Boiler Room Six: A Titanic Story

Genre: Solo Show

Venue: Greenside @ George Street

Festival:


Low Down

Boiler Room Six is a powerful solo performance that goes beyond what you may think you know about the sinking of the Titanic. The use of evocative sound and lighting design brings you right down into the bowels of the ship itself, becoming a sensory barrage with heart-breaking result. This is a moving fifty minutes of theatre that gives a voice to the forgotten  workers who worked tirelessly to keep the ship afloat. 

Review

There is a moment in Boiler Room Six, a new solo show at Greenside George Street, that takes my breath away. The noise suddenly stops, the heat of the boiler room seems to dissipate, and we are, for the first time, on the deck of the doomed ship itself. The production is full of moments like these, where you catch yourself looking up to see the looming smokestacks, or expect to suddenly be doused with ice-cold water. The combination of lighting and sound design, superb direction, and a masterful performance by Max Beken come together for a truly wondrous fifty minutes of theatre. 

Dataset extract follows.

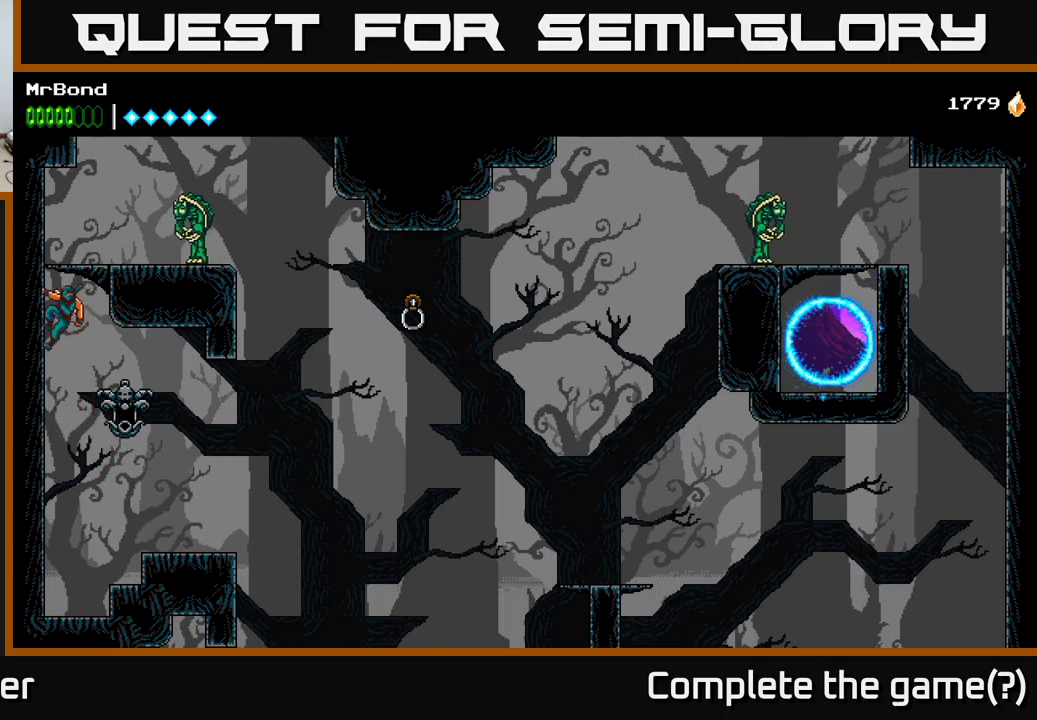
{"buttons": ["X"], "left_stick": "center", "right_stick": "center", "events": [[17, "A", "down"], [134, "DPAD_LEFT", "up"], [167, "DPAD_RIGHT", "down"], [217, "X", "down"], [284, "A", "up"], [367, "X", "up"], [450, "X", "down"], [467, "DPAD_RIGHT", "up"]]}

Tom Foreman’s new play starts us off getting to know stoker Frederick Williams Barrett, working on the Titanic in hopes of finding a new life in New York after a bad breakup. Throughout the first act, we learn the job of the coal trimmer and the elaborate dance that keeps the ship afloat. In New York, he and his fellow workers say, they will be able to make their fortunes. After all, “first class is just third class, twice removed.” We, the audience, know a lot of these men aren’t going to make it to New York. Those of us who consider ourselves Titanic nerds will also be quick to notice that Barrett’s position in Boiler Room Six, on the night shift no less, is going to put him right in the heart of the action long before anyone above realizes how serious the situation is. 

Most of our fascination with the Titanic comes from a juxtaposition of wealth with tragedy, how there is an equalizing effect when an event such as something like this happens, as death doesn’t care what your boarding ticket says. This ignores the fact that only twenty-three percent of survivors were crew members. Many of the staff knew the truth: that the lifeboats were there to ferry people to a waiting rescue ship, and when none was available, they were on their own to find what safety they could. Boiler Room Six reminds us of the men who chose to stay below, keeping the boilers going so that more might survive. Foreman’s story is a brilliant addition to the canon of Titanic literature, and indeed solo plays in general. 

Boiler Room Six: A Titanic Story is at Greenside @ George Street Lime Studio at 12:40 through 24 August.